DGX SuperPOD configurations utilize four network fabrics:
Compute Fabric
Storage Fabric
In-Band Management Network
Out-of-Band Management Network
Each network is detailed in this section.
Figure 4 shows the ports on the back of the DGX B200 CPU tray and the connectivity provided. The compute fabric ports in the middle use a two-port transceiver to access all eight GPUs. Each pair of in-band management and storage ports provide parallel pathways into the DGX B200 system for increased performance. The OOB port is used for BMC access. (The LAN port next to the BMC port is not used in DGX SuperPOD configurations.)
Compute Fabric
Figure 5 shows the compute fabric layout for the full 127-node DGX SuperPOD. Each group of 32 nodes is rail-aligned. Traffic per rail of the DGX B200 systems is always one hop away from the other 31 nodes in a SU. Traffic between nodes, or between rails, traverses the spine layer.

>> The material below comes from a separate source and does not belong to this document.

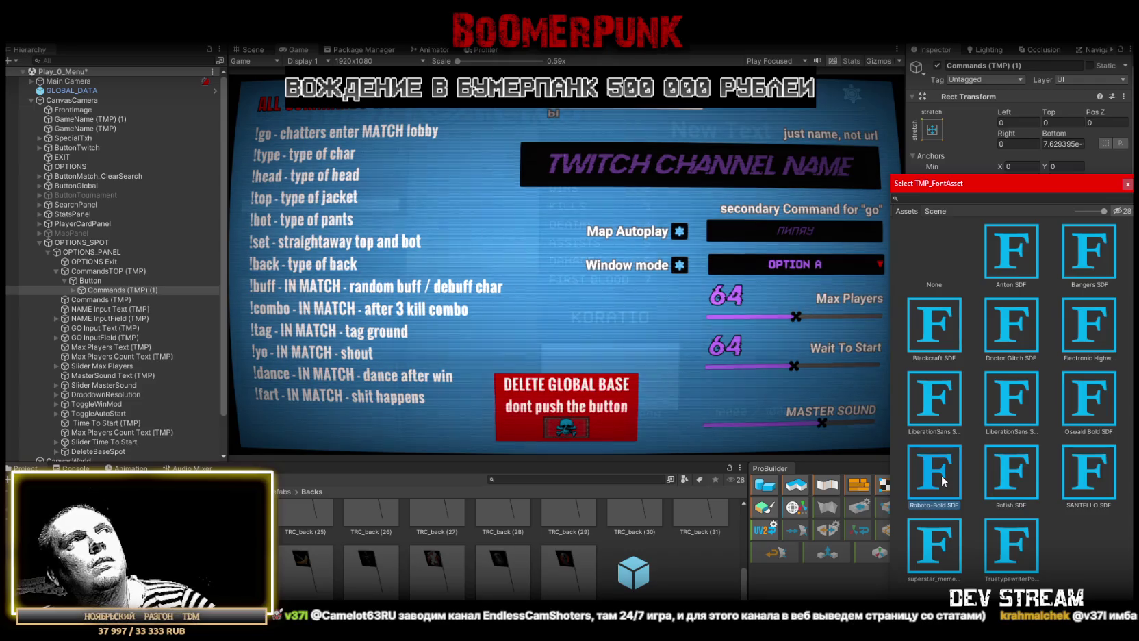
pyautogui.click(944, 539)
pyautogui.click(1006, 551)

Table 4 shows the number of cables and switches required for the compute fabric for different SU sizes.
Table 4. Compute fabric component count
SU Count |
Node Count |
GPU Count |
InfiniBand Switch Count |
Cable Counts |
||
---|---|---|---|---|---|---|
Leaf |
Spine |
Compute and UFM |
Spine-Leaf |
|||
1 |
31¹ |
248 |
8 |
4 |
252 |
256 |
2 |
63 |
504 |
16 |
8 |
508 |
512 |
3 |
95 |
760 |
24 |
16 |
764 |
768 |
4 |
127 |
1016 |
32 |
16 |
1020 |
1024 |
¹. This is a 32 node per SU design, however a DGX system must be removed to accommodate for UFM connectivity. |
InfiniBand Storage Fabric
The storage fabric employs an InfiniBand network fabric that is essential to maximum bandwidth (Figure 6). This is because the I/O per-node for the DGX SuperPOD must exceed 40 GBps. High bandwidth requirements with advanced fabric management features, such as congestion control and AR, provide significant benefits for the storage fabric.

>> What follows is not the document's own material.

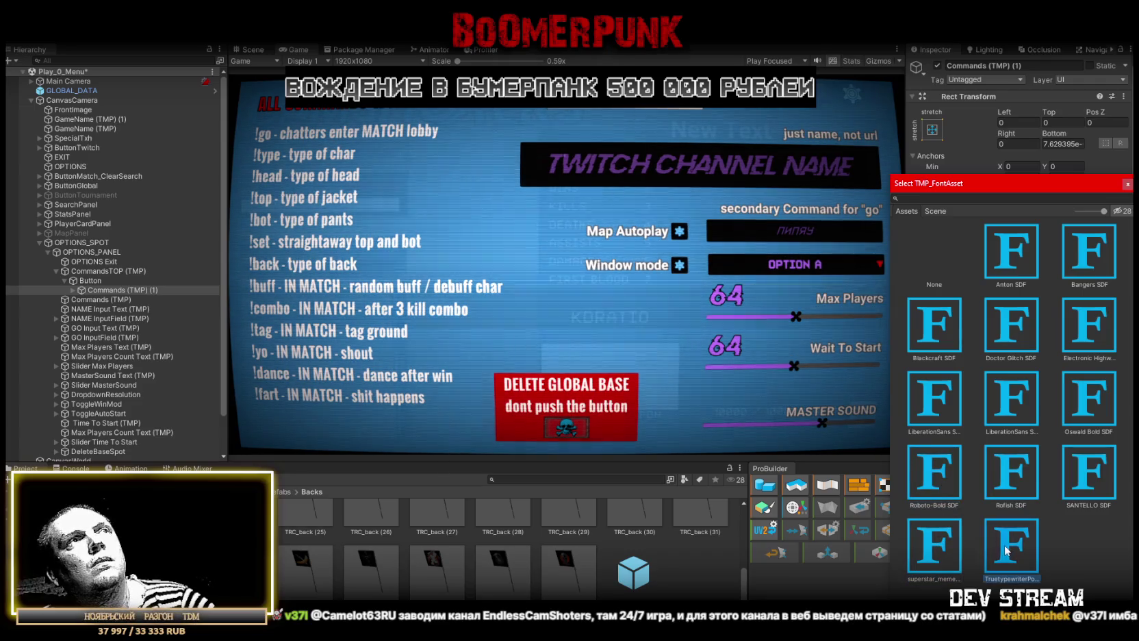
pyautogui.press('Escape')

The storage fabric uses MQM9700-NS2F switches (Figure 7). The high-speed storage devices are connected at a 1:1 port to uplink ratio. The DGX B200 system connections are slightly oversubscribed with a ratio near 4:3 with adjustments as needed to enable more storage flexibility regarding cost and performance.
Ethernet Storage Fabric
The Ethernet storage fabric employs a high-speed Ethernet network fabric that is essential to maximum bandwidth (Figure 8). This is because the I/O per-node for the DGX SuperPOD must exceed 40 GBps. High bandwidth requirements with advanced fabric management features, provide significant benefits for the storage fabric. Supported ethernet storage appliance leverages RoCE to provide best performance and minimizes CPU usage.

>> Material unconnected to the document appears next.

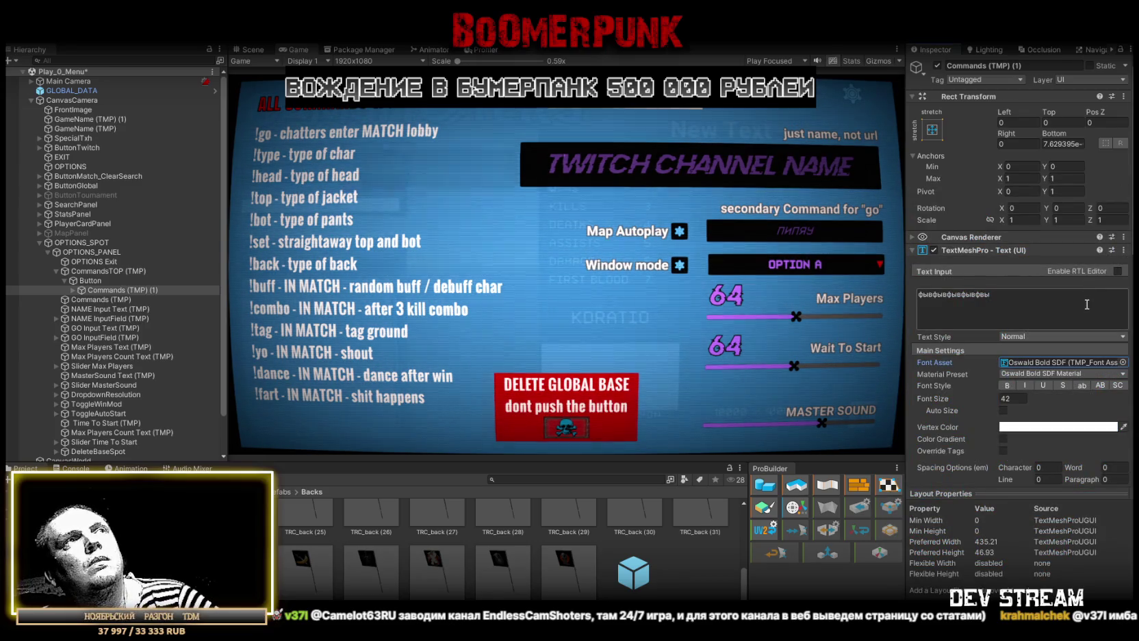
# Set the copy's text colour to black
pyautogui.click(1032, 428)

The storage fabric uses SN5600 switches (Figure 9). The high-speed storage devices are connected at a 1:1 port to uplink ratio. The DGX B200 system connections are slightly oversubscribed with a ratio near 4:3 with adjustments as needed to enable more storage flexibility regarding cost and performance.
In-Band Management Network
The in-band management network provides several key functions:
Connects all the services that manage the cluster.
Enables access to the data NFS tier.
Provides connectivity for the in-cluster services such as Base Command Manager, Slurm, Run:ai and to other services outside of the cluster such as the NGC registry, code repositories, and data sources.
Figure 10 shows the logical layout of the in-band Ethernet network. The in-band network connects the compute nodes and management nodes. In addition, the OOB network is connected to the in-band network to provide high-speed interfaces from the management nodes to support parallel operations to devices connected to the OOB storage fabric, such as storage .
The OOB fabric and the In-Band fabric are logically separated on the spine layer to ensure secure isolation for these networks.
The in-band management network uses SN5600 and SN2201 switches (Figure 9 and 13).
Out-of-Band Management Network
Figure 12 shows the OOB Ethernet fabric. It connects the management ports of all devices including DGX and management servers, storage, networking gear, rack PDUs, and all other devices. These are separated onto their own fabric because there is no use-case where users need access to these ports and are secured using logical network separation. Figure 12 shows the Switch Management Network is a subset of the Out-Of-Band Network that provides additional security and resiliency.
The OOB management network uses SN2201 switches (Figure 13).